Start of DATA PROVIDED
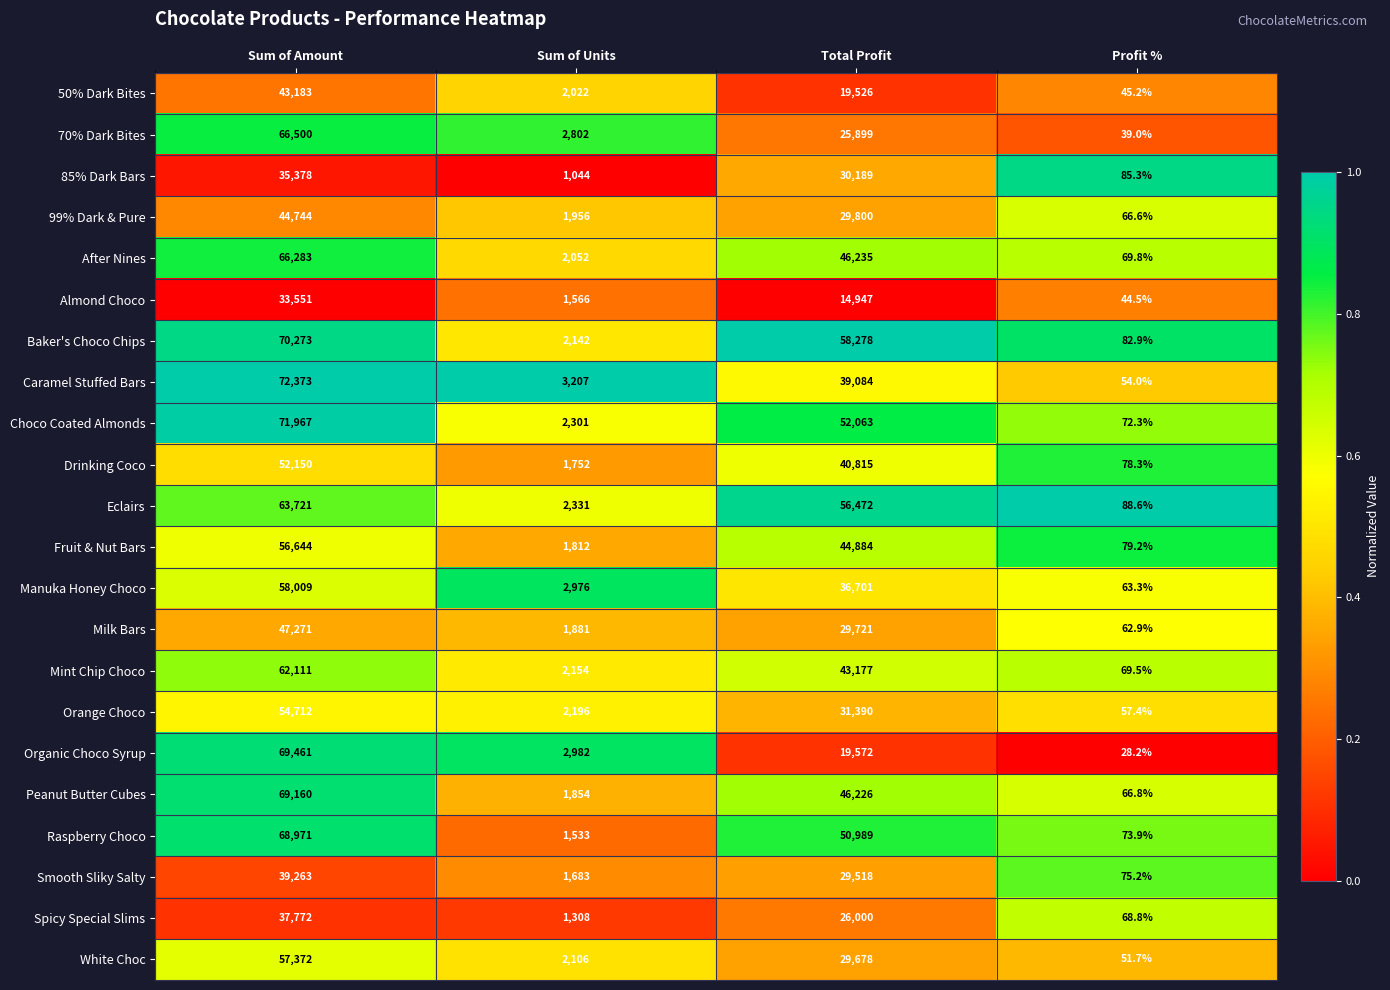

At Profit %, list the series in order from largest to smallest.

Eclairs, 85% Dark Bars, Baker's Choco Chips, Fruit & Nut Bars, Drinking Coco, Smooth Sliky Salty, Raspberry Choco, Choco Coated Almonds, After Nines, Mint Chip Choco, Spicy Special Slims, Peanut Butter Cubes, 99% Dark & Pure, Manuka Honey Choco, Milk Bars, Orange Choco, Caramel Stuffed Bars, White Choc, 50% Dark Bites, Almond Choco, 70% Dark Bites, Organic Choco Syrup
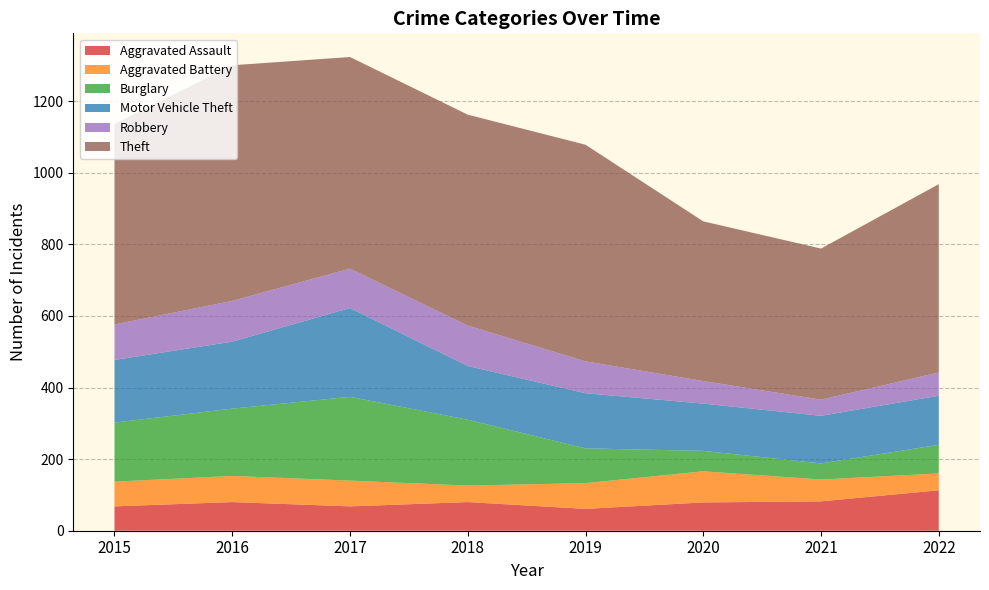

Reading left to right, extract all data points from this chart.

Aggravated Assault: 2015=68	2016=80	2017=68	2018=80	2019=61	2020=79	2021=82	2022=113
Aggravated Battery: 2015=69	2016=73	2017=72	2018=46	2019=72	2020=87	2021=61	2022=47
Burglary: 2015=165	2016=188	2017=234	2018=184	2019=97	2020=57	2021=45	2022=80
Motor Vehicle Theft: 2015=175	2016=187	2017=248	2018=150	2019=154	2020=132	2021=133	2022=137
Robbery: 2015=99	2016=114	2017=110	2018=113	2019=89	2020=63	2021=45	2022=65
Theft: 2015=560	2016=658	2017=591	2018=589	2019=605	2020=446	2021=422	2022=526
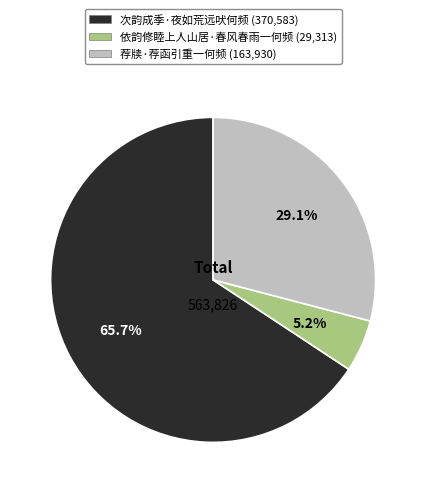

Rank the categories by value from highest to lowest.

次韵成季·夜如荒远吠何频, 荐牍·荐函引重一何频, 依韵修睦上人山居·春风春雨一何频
End of DATA PROVIDED
* DIRECTIONS
Copy out every row above word for word, leaving out the pictures.

* SOLUTION TO THIS EXERCISE
At Profit %, list the series in order from largest to smallest.

Eclairs, 85% Dark Bars, Baker's Choco Chips, Fruit & Nut Bars, Drinking Coco, Smooth Sliky Salty, Raspberry Choco, Choco Coated Almonds, After Nines, Mint Chip Choco, Spicy Special Slims, Peanut Butter Cubes, 99% Dark & Pure, Manuka Honey Choco, Milk Bars, Orange Choco, Caramel Stuffed Bars, White Choc, 50% Dark Bites, Almond Choco, 70% Dark Bites, Organic Choco Syrup

Reading left to right, extract all data points from this chart.

Aggravated Assault: 2015=68	2016=80	2017=68	2018=80	2019=61	2020=79	2021=82	2022=113
Aggravated Battery: 2015=69	2016=73	2017=72	2018=46	2019=72	2020=87	2021=61	2022=47
Burglary: 2015=165	2016=188	2017=234	2018=184	2019=97	2020=57	2021=45	2022=80
Motor Vehicle Theft: 2015=175	2016=187	2017=248	2018=150	2019=154	2020=132	2021=133	2022=137
Robbery: 2015=99	2016=114	2017=110	2018=113	2019=89	2020=63	2021=45	2022=65
Theft: 2015=560	2016=658	2017=591	2018=589	2019=605	2020=446	2021=422	2022=526

Rank the categories by value from highest to lowest.

次韵成季·夜如荒远吠何频, 荐牍·荐函引重一何频, 依韵修睦上人山居·春风春雨一何频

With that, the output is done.